When standing up for your principles has caused you to be $10,000 in debt and without a job, it sounds like time to back down and give up. But for Samuel Masih it was the start of a journey of commitment to helping poor people.
In 1986 Samuel took the decision to leave the craft organisation that he worked for, as he believed its producers were not being treated as fairly as he would like. Financially, this move cost him dearly, as he had to inherit some of the debts from his employer. Undeterred, he took his first steps into an alternative way of trading with local craftspeople around his hometown of Moradabad, northern India. From the beginning he was determined to ensure that artisans would be provided with the best rates available and with the support to enable them to be freed from the grip of exploitation.
The journey has been long and hard. Of those early days Samuel says, ‘My wife is a teacher and during those years I even paid salaries to my workers from her savings. They were hard days, but I never lost my hope and trust in God.’
With Samuel’s resourcefulness and God’s blessing, the business has prospered: it now directly employs 40 people and buys goods from more than 250 other craftspeople. And it is more than just fair wages. Noah's Ark provides education classes for 50 local children who do not have the opportunity to go to school.
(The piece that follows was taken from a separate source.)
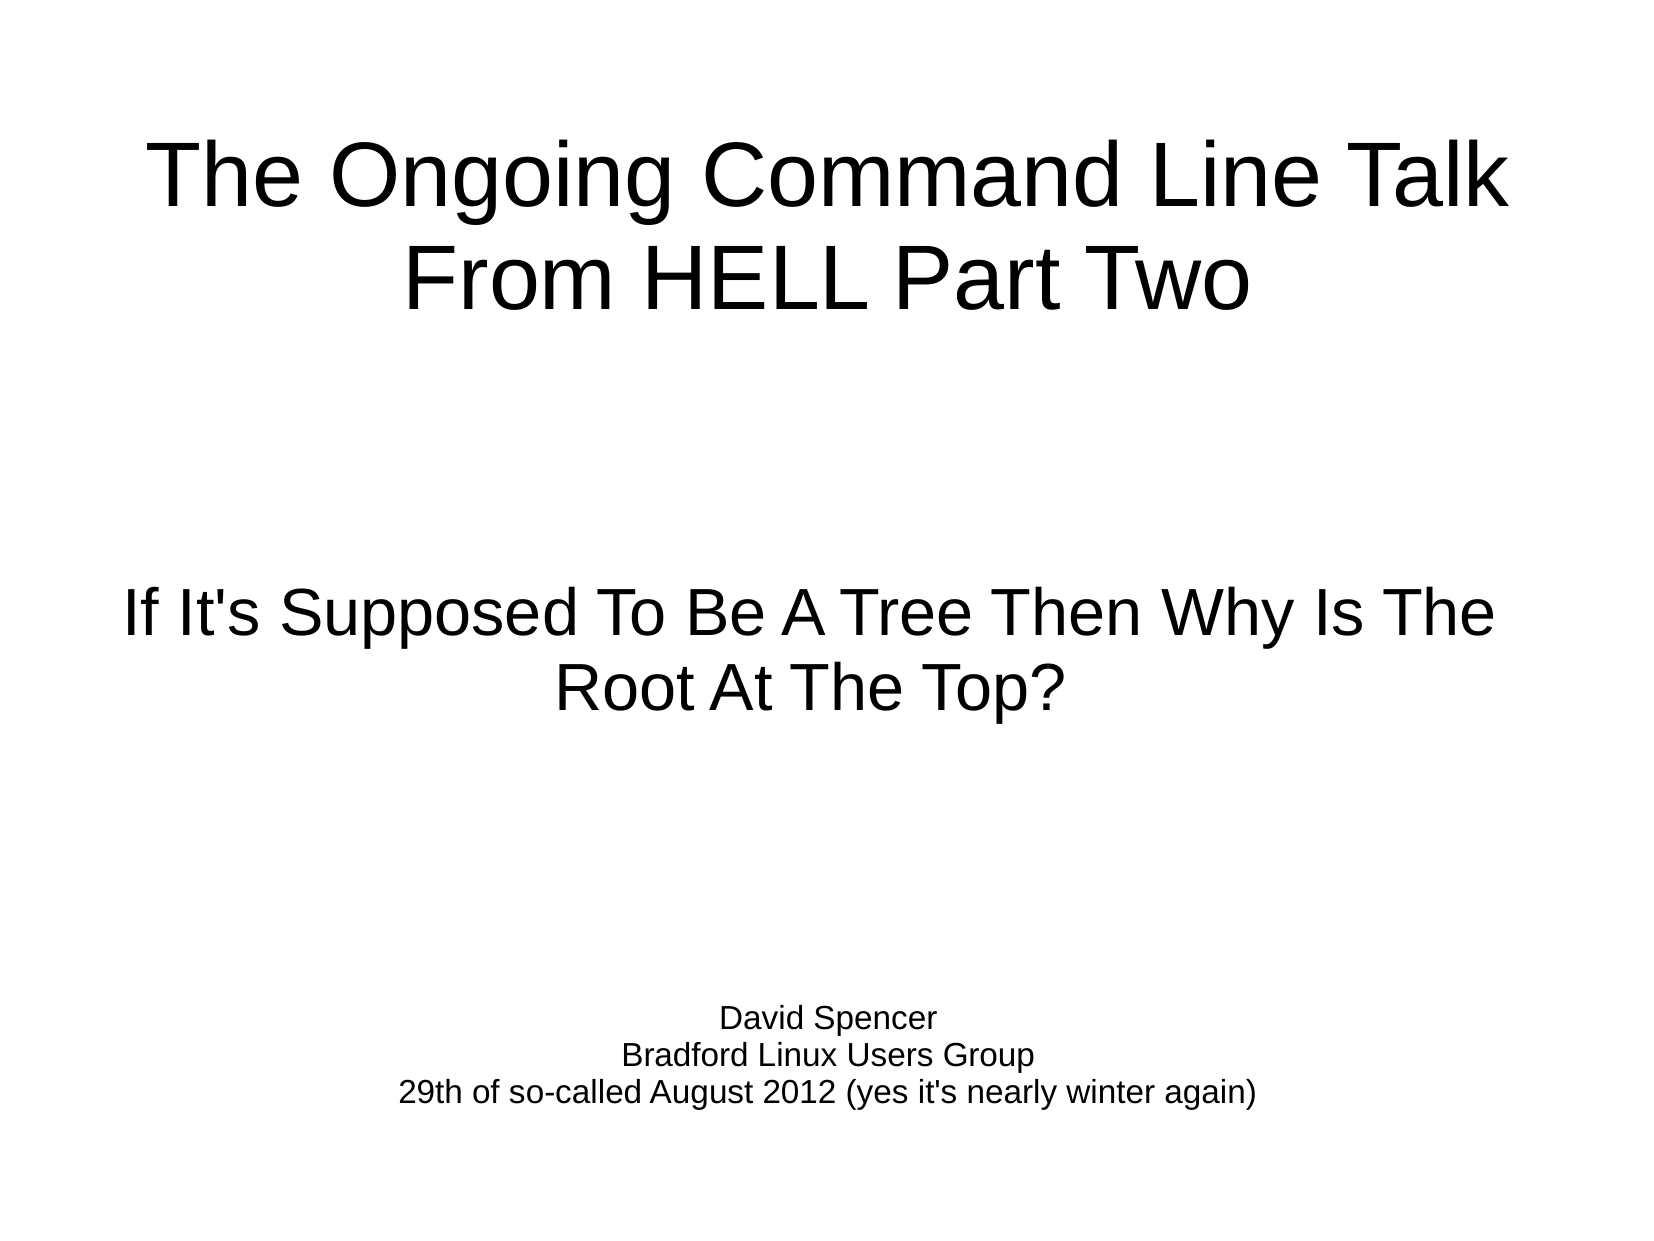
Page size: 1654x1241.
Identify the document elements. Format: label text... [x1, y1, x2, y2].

Each worker is given provision for school expenses, loans for house repairs and healthcare insurance. A social worker is also employed to support the wider needs of the employees and their families and communities.
By Samuel’s own admission, the journey remains a tough one, but he says, ‘Everyone has problems in life and business, but I know that we have overcome every problem only through faith and prayers. I enjoy what I do, showing what it means to work as a Christian. It makes a difference.’